● Required action: Transcribe the entries that follow, every word as written, and drop the pictures.

● Data section:
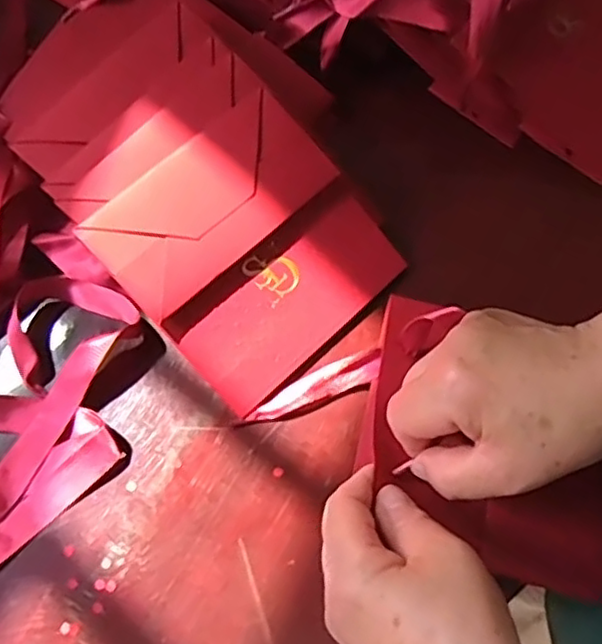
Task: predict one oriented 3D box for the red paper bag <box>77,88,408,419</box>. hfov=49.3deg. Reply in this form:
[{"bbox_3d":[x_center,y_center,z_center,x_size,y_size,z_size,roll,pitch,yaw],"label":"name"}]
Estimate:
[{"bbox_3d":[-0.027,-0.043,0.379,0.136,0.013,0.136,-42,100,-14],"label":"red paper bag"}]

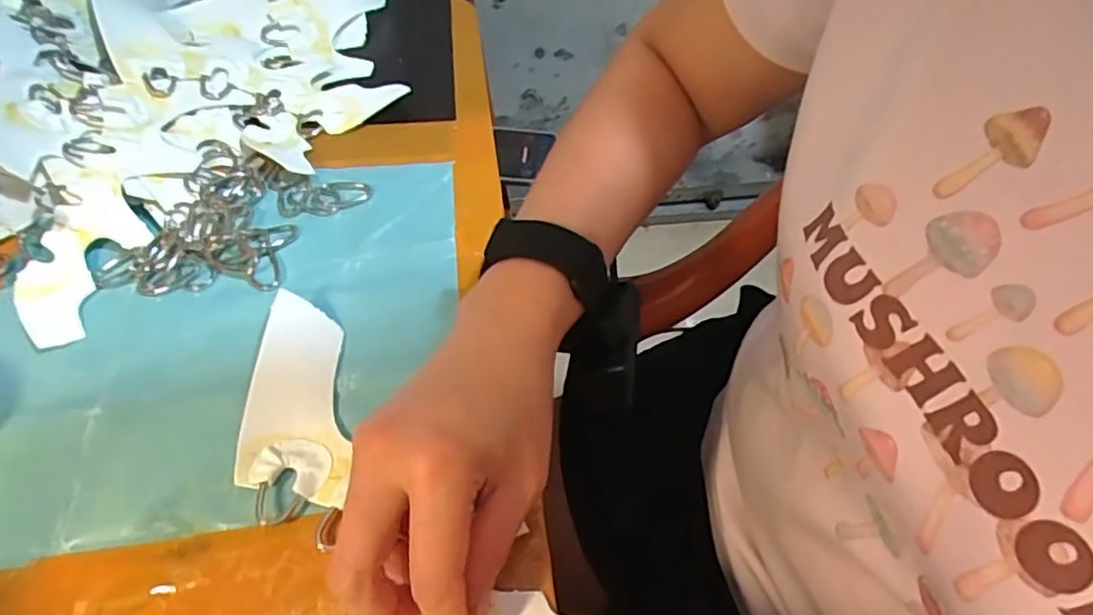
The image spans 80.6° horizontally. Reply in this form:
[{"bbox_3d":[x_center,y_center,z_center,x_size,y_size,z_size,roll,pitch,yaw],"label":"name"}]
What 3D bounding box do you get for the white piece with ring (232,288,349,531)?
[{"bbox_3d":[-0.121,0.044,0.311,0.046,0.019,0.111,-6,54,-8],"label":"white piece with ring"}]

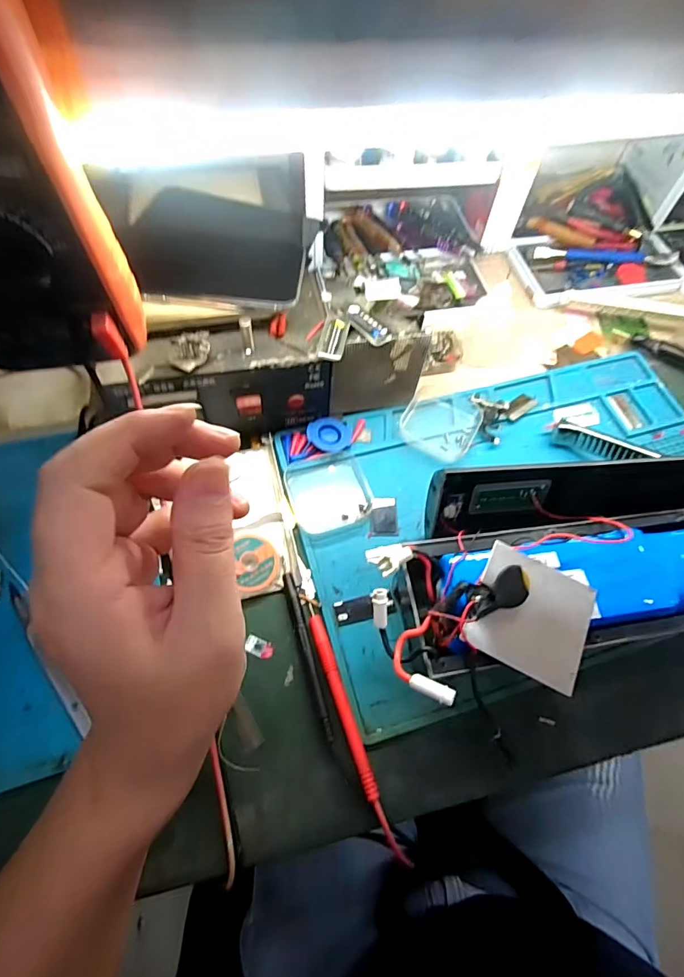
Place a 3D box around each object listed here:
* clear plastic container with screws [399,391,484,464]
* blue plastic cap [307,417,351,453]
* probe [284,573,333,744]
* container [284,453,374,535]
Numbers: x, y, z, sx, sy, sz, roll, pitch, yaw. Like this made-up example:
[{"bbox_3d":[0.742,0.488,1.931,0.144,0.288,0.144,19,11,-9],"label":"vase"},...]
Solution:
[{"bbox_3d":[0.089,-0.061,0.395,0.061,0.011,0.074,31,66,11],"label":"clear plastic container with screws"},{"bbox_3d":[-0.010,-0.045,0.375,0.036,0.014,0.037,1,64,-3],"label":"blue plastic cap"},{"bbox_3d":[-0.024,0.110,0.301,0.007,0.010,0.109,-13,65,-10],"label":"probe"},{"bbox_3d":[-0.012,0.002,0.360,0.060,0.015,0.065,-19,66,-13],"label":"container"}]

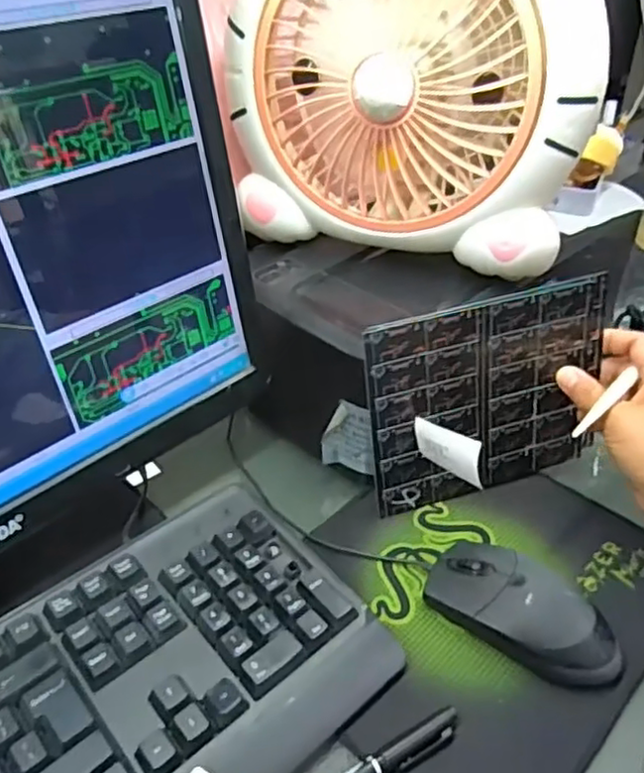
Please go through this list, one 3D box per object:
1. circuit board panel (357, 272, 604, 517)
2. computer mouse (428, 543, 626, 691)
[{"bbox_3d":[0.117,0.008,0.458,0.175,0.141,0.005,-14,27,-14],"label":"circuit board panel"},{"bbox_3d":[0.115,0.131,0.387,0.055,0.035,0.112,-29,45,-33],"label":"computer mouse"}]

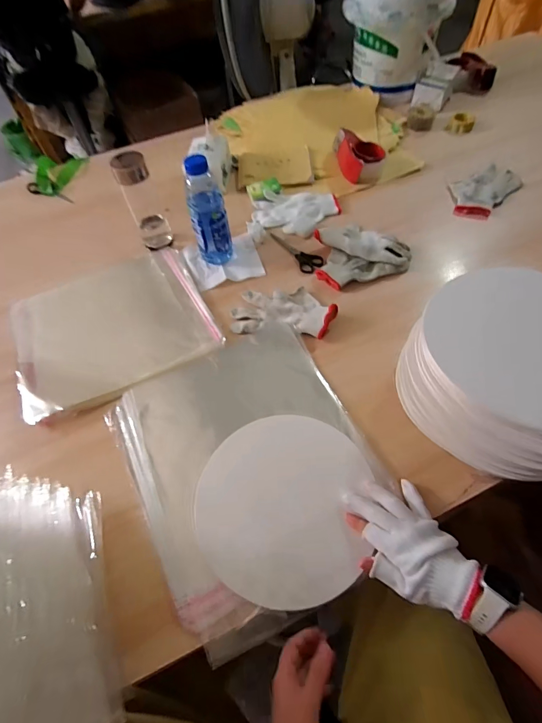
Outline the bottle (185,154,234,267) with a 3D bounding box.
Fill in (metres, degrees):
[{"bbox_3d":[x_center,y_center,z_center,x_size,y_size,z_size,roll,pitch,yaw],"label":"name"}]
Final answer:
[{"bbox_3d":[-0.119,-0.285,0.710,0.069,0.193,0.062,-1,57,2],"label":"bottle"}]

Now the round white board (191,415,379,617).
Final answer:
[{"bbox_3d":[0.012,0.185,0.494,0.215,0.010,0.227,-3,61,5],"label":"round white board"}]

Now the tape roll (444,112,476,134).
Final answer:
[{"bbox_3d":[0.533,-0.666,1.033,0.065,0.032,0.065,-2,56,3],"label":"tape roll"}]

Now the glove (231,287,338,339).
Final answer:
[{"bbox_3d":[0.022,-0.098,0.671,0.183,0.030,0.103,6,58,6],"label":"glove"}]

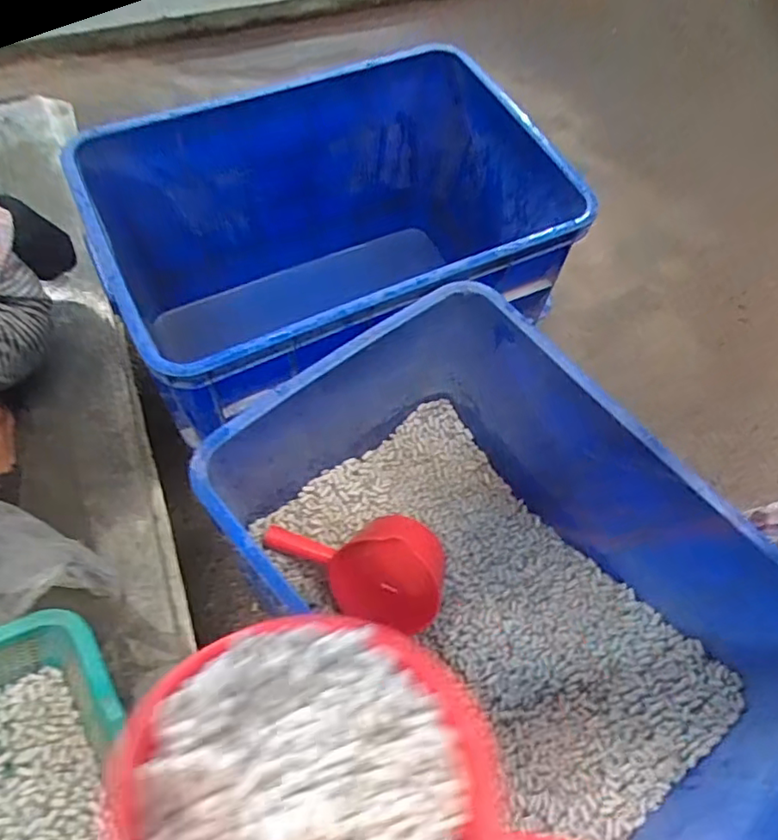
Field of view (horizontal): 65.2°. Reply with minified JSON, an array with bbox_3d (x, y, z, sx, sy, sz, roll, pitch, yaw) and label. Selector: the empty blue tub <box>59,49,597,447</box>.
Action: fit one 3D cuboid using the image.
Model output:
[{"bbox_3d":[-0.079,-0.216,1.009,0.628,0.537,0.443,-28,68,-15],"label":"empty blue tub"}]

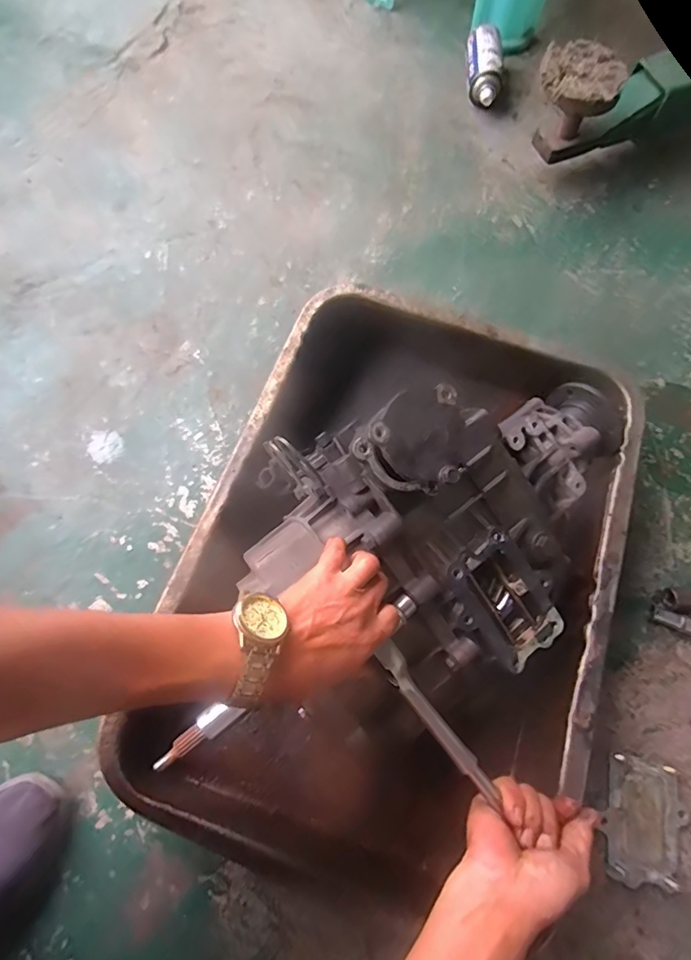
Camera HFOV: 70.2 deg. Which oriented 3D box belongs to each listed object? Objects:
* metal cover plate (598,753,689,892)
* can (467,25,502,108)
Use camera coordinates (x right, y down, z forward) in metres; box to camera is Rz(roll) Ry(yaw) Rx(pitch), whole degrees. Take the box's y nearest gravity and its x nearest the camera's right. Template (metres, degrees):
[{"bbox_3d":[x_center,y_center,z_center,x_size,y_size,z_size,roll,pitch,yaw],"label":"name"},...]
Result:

● Answer section:
Task: predict one oriented 3D box for the red paper bag <box>77,88,408,419</box>. hfov=49.3deg. Reply in this form:
[{"bbox_3d":[x_center,y_center,z_center,x_size,y_size,z_size,roll,pitch,yaw],"label":"name"}]
Estimate:
[{"bbox_3d":[-0.027,-0.043,0.379,0.136,0.013,0.136,-42,100,-14],"label":"red paper bag"}]

The image spans 80.6° horizontally. Reply in this form:
[{"bbox_3d":[x_center,y_center,z_center,x_size,y_size,z_size,roll,pitch,yaw],"label":"name"}]
What 3D bounding box do you get for the white piece with ring (232,288,349,531)?
[{"bbox_3d":[-0.121,0.044,0.311,0.046,0.019,0.111,-6,54,-8],"label":"white piece with ring"}]

Place a 3D box around each object listed here:
* clear plastic container with screws [399,391,484,464]
* blue plastic cap [307,417,351,453]
* probe [284,573,333,744]
* container [284,453,374,535]
Numbers: x, y, z, sx, sy, sz, roll, pitch, yaw. Like this made-up example:
[{"bbox_3d":[0.742,0.488,1.931,0.144,0.288,0.144,19,11,-9],"label":"vase"},...]
Solution:
[{"bbox_3d":[0.089,-0.061,0.395,0.061,0.011,0.074,31,66,11],"label":"clear plastic container with screws"},{"bbox_3d":[-0.010,-0.045,0.375,0.036,0.014,0.037,1,64,-3],"label":"blue plastic cap"},{"bbox_3d":[-0.024,0.110,0.301,0.007,0.010,0.109,-13,65,-10],"label":"probe"},{"bbox_3d":[-0.012,0.002,0.360,0.060,0.015,0.065,-19,66,-13],"label":"container"}]

Please go through this list, one 3D box per object:
1. circuit board panel (357, 272, 604, 517)
2. computer mouse (428, 543, 626, 691)
[{"bbox_3d":[0.117,0.008,0.458,0.175,0.141,0.005,-14,27,-14],"label":"circuit board panel"},{"bbox_3d":[0.115,0.131,0.387,0.055,0.035,0.112,-29,45,-33],"label":"computer mouse"}]

Outline the bottle (185,154,234,267) with a 3D bounding box.
Fill in (metres, degrees):
[{"bbox_3d":[x_center,y_center,z_center,x_size,y_size,z_size,roll,pitch,yaw],"label":"name"}]
Final answer:
[{"bbox_3d":[-0.119,-0.285,0.710,0.069,0.193,0.062,-1,57,2],"label":"bottle"}]

Now the round white board (191,415,379,617).
Final answer:
[{"bbox_3d":[0.012,0.185,0.494,0.215,0.010,0.227,-3,61,5],"label":"round white board"}]

Now the tape roll (444,112,476,134).
Final answer:
[{"bbox_3d":[0.533,-0.666,1.033,0.065,0.032,0.065,-2,56,3],"label":"tape roll"}]

Now the glove (231,287,338,339).
Final answer:
[{"bbox_3d":[0.022,-0.098,0.671,0.183,0.030,0.103,6,58,6],"label":"glove"}]

Field of view (horizontal): 65.2°. Reply with minified JSON, an array with bbox_3d (x, y, z, sx, sy, sz, roll, pitch, yaw) and label. Selector: the empty blue tub <box>59,49,597,447</box>.
Action: fit one 3D cuboid using the image.
Model output:
[{"bbox_3d":[-0.079,-0.216,1.009,0.628,0.537,0.443,-28,68,-15],"label":"empty blue tub"}]

Camera HFOV: 70.2 deg. Which oriented 3D box belongs to each listed object? Objects:
* metal cover plate (598,753,689,892)
* can (467,25,502,108)
Use camera coordinates (x right, y down, z forward) in metres; box to camera is Rz(roll) Ry(yaw) Rx(pitch), whole degrees. Take the box's y nearest gravity and its x nearest the camera's right. Template (metres, degrees):
[{"bbox_3d":[x_center,y_center,z_center,x_size,y_size,z_size,roll,pitch,yaw],"label":"name"},...]
Result:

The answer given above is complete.